Myles argued the rule change, made in 2018, was really made to protect those who were denied intervention in a case, not necessarily for an original party to object to intervention being granted. She stated she had “trouble understanding” why those opposed to intervention by Covenant parties “have problems” with their arguments being heard.
Pierce argued the stay is necessary because if intervention is allowed now in a public records case where a party may or may not have standing, then “anyone who wants to shut down” public records act proceedings may now have precedent to do so.
Appeal Could Delay Process
Myles said those seeking the documents were essentially stepping in front of themselves, as public records challenges are by Tennessee law to be heard on an expedited basis.
She added with an appeal very likely, it would make sense for the whole case to go up on appeal to a higher court as a whole.
“If we have a show cause hearing, you will have an opinion from me in short order…” she said. “Then the whole case can go up on appeal, with a complete record, to the Court of Appeals and perhaps even to the [Tennessee] Supreme Court. Right now, the case is bifurcated, where we’re asking the Court of Appeals frankly to look at a singular issue while we haven’t gotten to the main issue of this case.”
She also questioned the presumption by the appealing parties that if the Court of Appeals later determined the Covenant intervenors should not have been allowed to intervene, that her court could not follow the higher court’s rule to make a decision without the argument of the Covenant parties considered.
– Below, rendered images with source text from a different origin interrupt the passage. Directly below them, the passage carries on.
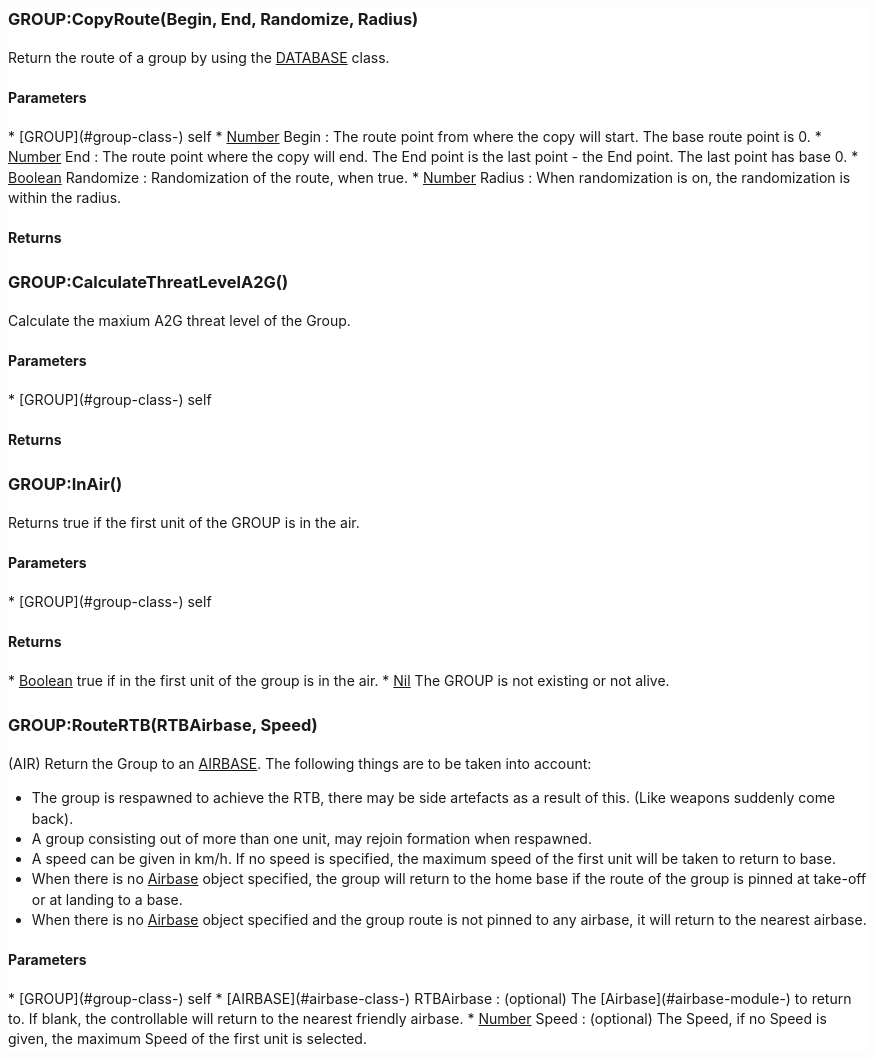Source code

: 
### GROUP:CopyRoute(Begin, End, Randomize, Radius)
Return the route of a group by using the [DATABASE](#database-class-) class.

<h4> Parameters </h4>
* [GROUP](#group-class-)
self
* <u>Number</u> Begin : The route point from where the copy will start. The base route point is 0.
* <u>Number</u> End : The route point where the copy will end. The End point is the last point - the End point. The last point has base 0.
* <u>Boolean</u> Randomize : Randomization of the route, when true.
* <u>Number</u> Radius : When randomization is on, the randomization is within the radius.

<h4> Returns </h4>

### GROUP:CalculateThreatLevelA2G()
Calculate the maxium A2G threat level of the Group.

<h4> Parameters </h4>
* [GROUP](#group-class-)
self

<h4> Returns </h4>

### GROUP:InAir()
Returns true if the first unit of the GROUP is in the air.

<h4> Parameters </h4>
* [GROUP](#group-class-) self

<h4> Returns </h4>
* <u>Boolean</u>  true if in the first unit of the group is in the air.
* <u>Nil</u>  The GROUP is not existing or not alive.


### GROUP:RouteRTB(RTBAirbase, Speed)
(AIR) Return the Group to an [AIRBASE](#airbase-class-).
The following things are to be taken into account:

* The group is respawned to achieve the RTB, there may be side artefacts as a result of this. (Like weapons suddenly come back).
* A group consisting out of more than one unit, may rejoin formation when respawned.
* A speed can be given in km/h. If no speed is specified, the maximum speed of the first unit will be taken to return to base.
* When there is no [Airbase](#airbase-module-) object specified, the group will return to the home base if the route of the group is pinned at take-off or at landing to a base.
* When there is no [Airbase](#airbase-module-) object specified and the group route is not pinned to any airbase, it will return to the nearest airbase.


<h4> Parameters </h4>
* [GROUP](#group-class-)
self
* [AIRBASE](#airbase-class-) RTBAirbase : (optional) The [Airbase](#airbase-module-) to return to. If blank, the controllable will return to the nearest friendly airbase.
* <u>Number</u> Speed : (optional) The Speed, if no Speed is given, the maximum Speed of the first unit is selected.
Pierce said it was a complicated scenario for the court to be in, and it was hard to tell what the future held for the case.
“You would agree, frankly, that there has been no case law really construing the unique facts of this case,” Myles said. “Because this is really an intersection between an open records request, which is something that is meant to come outside the regular rules of procedure in court, to be heard on an expedited basis. The statute itself says immediately… and dealing with a new rule that there really isn’t any guidance from the Court of Appeals or the Supreme Court on…”
Myles stated the appeal, which has not yet been approved by the Court of Appeals to be heard on an expedited basis, could go on for “months,” in direct contrast to the law stating public records cases should be heard quickly.
Any potential delays by filing the appeal, Myles questioned, could essentially mean the appellants are waiving their right to an expedited process.
Pierce said their hope is the higher court would agree to an expedited time frame, but they were not waiving the right to a speedy decision in the lower court by appealing the singular issue of intervention.
He said if the request for an expedited appeal was denied, he was uncertain if the parties would drop their appeal altogether, but it would have to be taken into consideration if necessary.
Uncharted Territory
Pierce noted the appeal was not the only reason the show cause hearing was pushed, as an attorney representing one of the parties suing MNPD withdrew from the case due to a conflict and new counsel needed time to catch up.
“This case is getting in its own way to go and get some finality,” Myles said. “Either way, it’s going up to the Court of Appeals and probably the [Tennessee] Supreme Court.”
An attorney for the Metropolitan Government of Nashville and Davidson County, representing MNPD, said they agreed a legal precedent had not been set but also noted a hearing on the merits should “happen quickly.”
“Because this is, frankly, an area of the law that is not clear,” Myles explained. “I go back to, either side, most likely, is going to go up to the Court of Appeals, to say is this how we should apply this rule. I think that’s probably a good thing. You all are asking me to make a decision in uncharted territory with [other cases as precedent], and none of them actually get to the real issue.”